7. Coffee and Coconuts

For breakfast on our final day, we went to the cutest and trendiest breakfast place called Coffee & Coconuts. This place really looked like it could belong somewhere like New York or San Francisco. The interior looks like it was a repurposed warehouse, and there are three different floors with lofty ceilings, cosy furniture, and tropical decor. I really wanted the full coconut experience, so I ordered a coconut milk cold coffee and the “CT breakfast,” a combo with a blueberry and coconut pancake, toast with mashed avocado, scramble eggs, and cheese, a yogurt parfait with granola and dried coconut shavings. The pancake was a touch dry and I wish they included more than one on the plate, but it offered a great variety and experience.

8. Warung Swietie

Amsterdam is an incredibly international city, hosting an wide range of different cuisines.

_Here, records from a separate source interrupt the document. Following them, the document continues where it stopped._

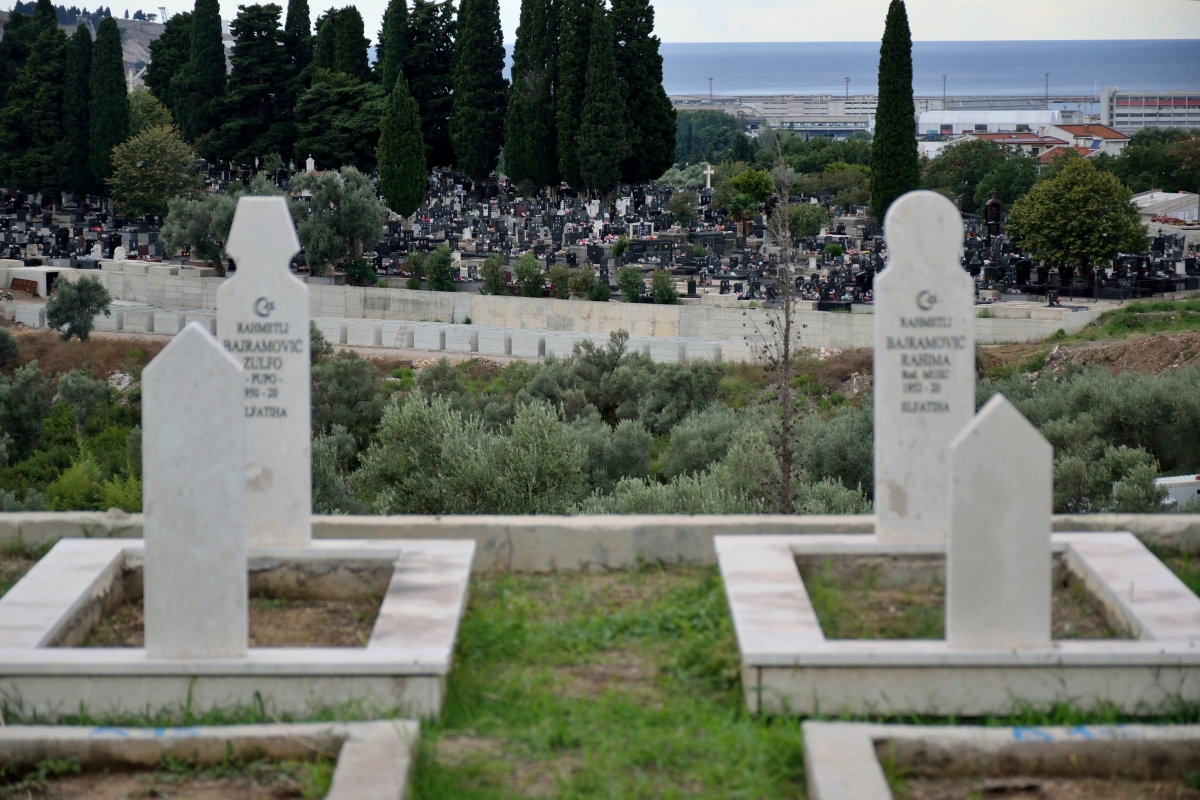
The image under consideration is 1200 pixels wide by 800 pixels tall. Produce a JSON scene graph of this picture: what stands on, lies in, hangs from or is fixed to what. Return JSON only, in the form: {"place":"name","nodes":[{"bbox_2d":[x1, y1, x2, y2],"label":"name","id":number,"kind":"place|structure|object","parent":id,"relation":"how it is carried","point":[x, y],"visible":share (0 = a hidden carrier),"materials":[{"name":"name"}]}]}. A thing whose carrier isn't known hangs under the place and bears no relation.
{"place":"outdoors","nodes":[
{"label":"outdoors","id":0,"kind":"place"},
{"bbox_2d":[0,6,167,71],"label":"hill","id":1,"kind":"structure","parent":0,"point":[69,31],"materials":[{"name":"grey stone"}]},
{"bbox_2d":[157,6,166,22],"label":"tower","id":2,"kind":"structure","parent":1,"relation":"on","point":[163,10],"materials":[{"name":"grey"}]},
{"bbox_2d":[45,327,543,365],"label":"dirt path","id":3,"kind":"structure","parent":0,"point":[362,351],"materials":[{"name":"grey"}]},
{"bbox_2d":[8,260,1093,357],"label":"stone wall","id":4,"kind":"structure","parent":0,"point":[473,313],"materials":[{"name":"stone"}]},
{"bbox_2d":[0,512,1198,571],"label":"low wall","id":5,"kind":"structure","parent":0,"point":[632,521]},
{"bbox_2d":[0,0,1198,42],"label":"sky","id":6,"kind":"structure","parent":0,"point":[132,12],"materials":[{"name":"white"}]},
{"bbox_2d":[1,320,1198,526],"label":"scrubland","id":7,"kind":"structure","parent":0,"point":[153,346],"materials":[{"name":"green plant"}]},
{"bbox_2d":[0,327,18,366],"label":"shrub","id":8,"kind":"object","parent":7,"relation":"on","point":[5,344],"visible":0.98,"materials":[{"name":"green plant"}]},
{"bbox_2d":[9,276,39,295],"label":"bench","id":9,"kind":"object","parent":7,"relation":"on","point":[27,281],"visible":0.9,"materials":[{"name":"brown wood"}]},
{"bbox_2d":[0,361,50,456],"label":"olive tree","id":10,"kind":"object","parent":7,"relation":"on","point":[31,381],"visible":0.96,"materials":[{"name":"green plant"}]},
{"bbox_2d":[2,263,76,296],"label":"block","id":11,"kind":"structure","parent":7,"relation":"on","point":[41,274],"materials":[{"name":"white concrete"}]},
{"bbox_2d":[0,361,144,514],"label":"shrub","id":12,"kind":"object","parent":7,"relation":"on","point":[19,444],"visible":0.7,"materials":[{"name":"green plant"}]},
{"bbox_2d":[43,274,111,341],"label":"olive tree","id":13,"kind":"object","parent":7,"relation":"on","point":[78,288],"visible":0.99,"materials":[{"name":"green plant"}]},
{"bbox_2d":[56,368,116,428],"label":"shrub","id":14,"kind":"object","parent":7,"relation":"on","point":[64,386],"visible":0.67,"materials":[{"name":"green plant"}]},
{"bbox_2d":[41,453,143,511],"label":"shrub","id":15,"kind":"object","parent":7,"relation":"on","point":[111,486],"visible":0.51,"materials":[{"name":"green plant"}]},
{"bbox_2d":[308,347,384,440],"label":"shrub","id":16,"kind":"object","parent":7,"relation":"on","point":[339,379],"visible":0.48,"materials":[{"name":"green plant"}]},
{"bbox_2d":[354,392,593,516],"label":"olive tree","id":17,"kind":"object","parent":7,"relation":"on","point":[489,469],"visible":0.77,"materials":[{"name":"green plant"}]},
{"bbox_2d":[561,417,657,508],"label":"olive tree","id":18,"kind":"object","parent":7,"relation":"on","point":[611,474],"visible":0.53,"materials":[{"name":"green plant"}]},
{"bbox_2d":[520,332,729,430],"label":"shrub","id":19,"kind":"object","parent":7,"relation":"on","point":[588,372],"visible":0.7,"materials":[{"name":"green plant"}]},
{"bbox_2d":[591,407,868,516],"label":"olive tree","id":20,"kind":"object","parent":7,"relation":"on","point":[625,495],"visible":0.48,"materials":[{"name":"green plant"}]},
{"bbox_2d":[753,132,804,520],"label":"bare tree","id":21,"kind":"object","parent":7,"relation":"on","point":[787,297],"visible":0.97,"materials":[{"name":"brown plant"}]},
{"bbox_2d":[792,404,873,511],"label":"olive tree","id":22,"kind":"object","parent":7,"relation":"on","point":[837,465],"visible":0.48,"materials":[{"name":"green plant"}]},
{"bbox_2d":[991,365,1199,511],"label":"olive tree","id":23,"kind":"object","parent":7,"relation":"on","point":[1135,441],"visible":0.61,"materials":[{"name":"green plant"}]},
{"bbox_2d":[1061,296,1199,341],"label":"grass patch","id":24,"kind":"object","parent":7,"relation":"on","point":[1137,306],"visible":0.7,"materials":[{"name":"green plant"}]},
{"bbox_2d":[1154,474,1199,508],"label":"white vehicle","id":25,"kind":"object","parent":7,"relation":"on","point":[1170,490],"visible":0.51,"materials":[{"name":"white"}]},
{"bbox_2d":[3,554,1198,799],"label":"lawn","id":26,"kind":"structure","parent":0,"point":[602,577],"materials":[{"name":"green plant"}]},
{"bbox_2d":[0,718,420,799],"label":"grave border","id":27,"kind":"object","parent":26,"relation":"on","point":[358,742],"visible":0.97,"materials":[{"name":"white stone"}]},
{"bbox_2d":[0,536,470,720],"label":"grave","id":28,"kind":"object","parent":26,"relation":"on","point":[78,665],"visible":0.76,"materials":[{"name":"white stone"}]},
{"bbox_2d":[142,320,248,664],"label":"gravestone","id":29,"kind":"object","parent":28,"relation":"on","point":[200,346],"visible":1,"materials":[{"name":"grey stone"}]},
{"bbox_2d":[221,197,312,548],"label":"gravestone","id":30,"kind":"object","parent":28,"relation":"on","point":[301,446],"visible":0.91,"materials":[{"name":"stone"}]},
{"bbox_2d":[716,529,1199,717],"label":"grave","id":31,"kind":"object","parent":26,"relation":"on","point":[809,649],"visible":0.74,"materials":[{"name":"white stone"}]},
{"bbox_2d":[873,192,974,543],"label":"gravestone","id":32,"kind":"object","parent":31,"relation":"on","point":[971,369],"visible":0.96,"materials":[{"name":"stone"}]},
{"bbox_2d":[946,391,1054,651],"label":"gravestone","id":33,"kind":"object","parent":31,"relation":"on","point":[999,411],"visible":1,"materials":[{"name":"grey stone"}]},
{"bbox_2d":[801,721,1199,799],"label":"grave border","id":34,"kind":"object","parent":26,"relation":"on","point":[867,754],"visible":0.98,"materials":[{"name":"white stone"}]},
{"bbox_2d":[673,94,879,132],"label":"white building","id":35,"kind":"structure","parent":0,"point":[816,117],"materials":[{"name":"white"}]},
{"bbox_2d":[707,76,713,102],"label":"lamp post","id":36,"kind":"object","parent":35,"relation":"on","point":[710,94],"visible":0.71,"materials":[{"name":"grey metal"}]},
{"bbox_2d":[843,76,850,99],"label":"lamp post","id":37,"kind":"object","parent":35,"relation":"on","point":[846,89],"visible":0.55,"materials":[{"name":"grey metal"}]},
{"bbox_2d":[652,39,1199,99],"label":"sea","id":38,"kind":"structure","parent":0,"point":[1147,68],"materials":[{"name":"liquid"}]},
{"bbox_2d":[942,74,947,106],"label":"lamp post","id":39,"kind":"object","parent":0,"point":[945,78],"visible":0.67,"materials":[{"name":"grey metal"}]},
{"bbox_2d":[916,108,1060,137],"label":"white building","id":40,"kind":"structure","parent":0,"point":[1010,117],"materials":[{"name":"white"}]},
{"bbox_2d":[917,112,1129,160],"label":"building","id":41,"kind":"structure","parent":0,"point":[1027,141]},
{"bbox_2d":[1043,71,1049,104],"label":"lamp post","id":42,"kind":"object","parent":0,"point":[1046,75],"visible":0.71,"materials":[{"name":"grey metal"}]},
{"bbox_2d":[1040,122,1130,159],"label":"house","id":43,"kind":"structure","parent":0,"point":[1093,129],"materials":[{"name":"white paint"}]},
{"bbox_2d":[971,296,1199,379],"label":"dirt slope","id":44,"kind":"structure","parent":0,"point":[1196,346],"materials":[{"name":"brown soil"}]},
{"bbox_2d":[1099,88,1199,131],"label":"building","id":45,"kind":"structure","parent":0,"point":[1116,122],"materials":[{"name":"white"}]},
{"bbox_2d":[1130,190,1199,231],"label":"building","id":46,"kind":"structure","parent":0,"point":[1180,215],"materials":[{"name":"white"}]},
{"label":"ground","id":47,"kind":"structure","parent":0},
{"bbox_2d":[1,161,1195,309],"label":"cemetery","id":48,"kind":"object","parent":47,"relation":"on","point":[651,262],"visible":0.43,"materials":[{"name":"stone"}]},
{"bbox_2d":[0,0,70,195],"label":"cypress tree","id":49,"kind":"object","parent":48,"relation":"on","point":[55,31],"visible":0.87,"materials":[{"name":"green plant"}]},
{"bbox_2d":[62,23,93,195],"label":"cypress tree","id":50,"kind":"object","parent":48,"relation":"on","point":[76,54],"visible":0.62,"materials":[{"name":"green plant"}]},
{"bbox_2d":[87,13,129,192],"label":"cypress tree","id":51,"kind":"object","parent":48,"relation":"on","point":[116,73],"visible":0.87,"materials":[{"name":"green plant"}]},
{"bbox_2d":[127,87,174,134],"label":"tree","id":52,"kind":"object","parent":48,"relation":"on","point":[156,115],"visible":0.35,"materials":[{"name":"green plant"}]},
{"bbox_2d":[108,121,199,218],"label":"tree","id":53,"kind":"object","parent":48,"relation":"on","point":[137,194],"visible":0.96,"materials":[{"name":"green plant"}]},
{"bbox_2d":[144,13,191,133],"label":"cypress tree","id":54,"kind":"object","parent":48,"relation":"on","point":[156,61],"visible":0.53,"materials":[{"name":"green plant"}]},
{"bbox_2d":[160,189,235,273],"label":"olive tree","id":55,"kind":"object","parent":48,"relation":"on","point":[210,255],"visible":0.78,"materials":[{"name":"green plant"}]},
{"bbox_2d":[186,0,226,150],"label":"cypress tree","id":56,"kind":"object","parent":48,"relation":"on","point":[219,38],"visible":0.94,"materials":[{"name":"green plant"}]},
{"bbox_2d":[211,1,298,164],"label":"tree","id":57,"kind":"object","parent":48,"relation":"on","point":[261,26],"visible":0.95,"materials":[{"name":"plant"}]},
{"bbox_2d":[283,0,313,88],"label":"cypress tree","id":58,"kind":"object","parent":48,"relation":"on","point":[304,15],"visible":0.54,"materials":[{"name":"plant"}]},
{"bbox_2d":[304,154,315,173],"label":"gravestone","id":59,"kind":"object","parent":48,"relation":"on","point":[311,159],"visible":0.93,"materials":[{"name":"white stone"}]},
{"bbox_2d":[290,164,385,279],"label":"olive tree","id":60,"kind":"object","parent":48,"relation":"on","point":[348,208],"visible":0.94,"materials":[{"name":"green plant"}]},
{"bbox_2d":[295,2,381,169],"label":"cypress tree","id":61,"kind":"object","parent":48,"relation":"on","point":[315,134],"visible":0.83,"materials":[{"name":"plant"}]},
{"bbox_2d":[313,7,370,81],"label":"cypress tree","id":62,"kind":"object","parent":48,"relation":"on","point":[360,26],"visible":0.5,"materials":[{"name":"plant"}]},
{"bbox_2d":[343,257,378,286],"label":"shrub","id":63,"kind":"object","parent":48,"relation":"on","point":[362,269],"visible":0.95,"materials":[{"name":"green plant"}]},
{"bbox_2d":[375,0,410,94],"label":"cypress tree","id":64,"kind":"object","parent":48,"relation":"on","point":[388,47],"visible":0.56,"materials":[{"name":"green plant"}]},
{"bbox_2d":[378,74,427,218],"label":"cypress tree","id":65,"kind":"object","parent":48,"relation":"on","point":[400,180],"visible":0.99,"materials":[{"name":"green plant"}]},
{"bbox_2d":[401,249,427,287],"label":"shrub","id":66,"kind":"object","parent":48,"relation":"on","point":[416,260],"visible":0.97,"materials":[{"name":"green plant"}]},
{"bbox_2d":[403,0,458,168],"label":"cypress tree","id":67,"kind":"object","parent":48,"relation":"on","point":[442,38],"visible":0.68,"materials":[{"name":"plant"}]},
{"bbox_2d":[425,244,455,290],"label":"shrub","id":68,"kind":"object","parent":48,"relation":"on","point":[445,274],"visible":0.99,"materials":[{"name":"green plant"}]},
{"bbox_2d":[448,0,507,180],"label":"cypress tree","id":69,"kind":"object","parent":48,"relation":"on","point":[489,29],"visible":0.98,"materials":[{"name":"plant"}]},
{"bbox_2d":[480,253,507,296],"label":"shrub","id":70,"kind":"object","parent":48,"relation":"on","point":[491,288],"visible":0.98,"materials":[{"name":"green plant"}]},
{"bbox_2d":[513,253,544,296],"label":"shrub","id":71,"kind":"object","parent":48,"relation":"on","point":[524,288],"visible":0.98,"materials":[{"name":"green plant"}]},
{"bbox_2d":[503,1,557,190],"label":"cypress tree","id":72,"kind":"object","parent":48,"relation":"on","point":[508,159],"visible":0.96,"materials":[{"name":"plant"}]},
{"bbox_2d":[555,1,598,190],"label":"cypress tree","id":73,"kind":"object","parent":48,"relation":"on","point":[578,3],"visible":0.74,"materials":[{"name":"plant"}]},
{"bbox_2d":[561,264,601,300],"label":"shrub","id":74,"kind":"object","parent":48,"relation":"on","point":[574,285],"visible":0.95,"materials":[{"name":"green plant"}]},
{"bbox_2d":[579,1,626,196],"label":"cypress tree","id":75,"kind":"object","parent":48,"relation":"on","point":[609,115],"visible":0.99,"materials":[{"name":"plant"}]},
{"bbox_2d":[616,264,645,302],"label":"shrub","id":76,"kind":"object","parent":48,"relation":"on","point":[623,274],"visible":0.99,"materials":[{"name":"green plant"}]},
{"bbox_2d":[609,0,674,182],"label":"cypress tree","id":77,"kind":"object","parent":48,"relation":"on","point":[658,166],"visible":0.8,"materials":[{"name":"plant"}]},
{"bbox_2d":[650,269,679,304],"label":"shrub","id":78,"kind":"object","parent":48,"relation":"on","point":[656,285],"visible":0.98,"materials":[{"name":"green plant"}]},
{"bbox_2d":[667,189,699,227],"label":"shrub","id":79,"kind":"object","parent":48,"relation":"on","point":[684,215],"visible":0.98,"materials":[{"name":"green plant"}]},
{"bbox_2d":[702,164,714,190],"label":"cross","id":80,"kind":"object","parent":48,"relation":"on","point":[708,171],"visible":0.92,"materials":[{"name":"white stone"}]},
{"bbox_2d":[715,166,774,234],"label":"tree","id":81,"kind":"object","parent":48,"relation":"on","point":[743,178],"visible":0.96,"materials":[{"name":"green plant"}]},
{"bbox_2d":[786,202,831,240],"label":"shrub","id":82,"kind":"object","parent":48,"relation":"on","point":[811,229],"visible":0.88,"materials":[{"name":"green plant"}]},
{"bbox_2d":[801,162,871,209],"label":"tree","id":83,"kind":"object","parent":48,"relation":"on","point":[848,199],"visible":0.85,"materials":[{"name":"green plant"}]},
{"bbox_2d":[869,0,918,221],"label":"cypress tree","id":84,"kind":"object","parent":48,"relation":"on","point":[909,127],"visible":0.95,"materials":[{"name":"green plant"}]},
{"bbox_2d":[983,192,1003,234],"label":"shrine","id":85,"kind":"object","parent":48,"relation":"on","point":[994,201],"visible":0.93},
{"bbox_2d":[1008,156,1148,281],"label":"tree","id":86,"kind":"object","parent":48,"relation":"on","point":[1114,227],"visible":0.99,"materials":[{"name":"green plant"}]},
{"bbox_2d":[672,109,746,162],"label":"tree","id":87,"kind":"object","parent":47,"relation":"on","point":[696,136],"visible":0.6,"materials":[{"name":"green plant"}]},
{"bbox_2d":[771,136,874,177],"label":"tree","id":88,"kind":"object","parent":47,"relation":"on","point":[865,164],"visible":0.56,"materials":[{"name":"green plant"}]},
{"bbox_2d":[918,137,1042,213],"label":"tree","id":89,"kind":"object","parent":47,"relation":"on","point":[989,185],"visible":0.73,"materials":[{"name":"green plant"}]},
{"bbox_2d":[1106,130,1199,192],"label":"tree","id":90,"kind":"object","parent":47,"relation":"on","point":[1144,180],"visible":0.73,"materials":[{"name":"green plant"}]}
]}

Two international cuisines that Amsterdam is particularly known for are Indoneasian and Surinamese. And although I previously didn’t even know Suriname was a country, for my final meal I decided to round out my Amsterdam experience at a hole-in-the-wall Surinamese Restaurant called Warung Swietie. Based on yelp recommendations, I ordered “Pom”, a kind of sweetish stew or paste made of the pom-tayer root, with bits of chicken and served with rice, green beans, and cabbage. On the side I got “sambal soup,” a flavorful chicken broth with shredded chicken and beansprouts, and “dawet” a lemon-grass infused sweet pink drink with some tiny jello pieces. It wasn’t the most gourmet experience, but the food was quite delicious and cool to try. 

Thank you for following along my Amsterdam food journey with me! I hope I enlightened you about Amsterdam’s amazing food scene and some traditional Dutch foods.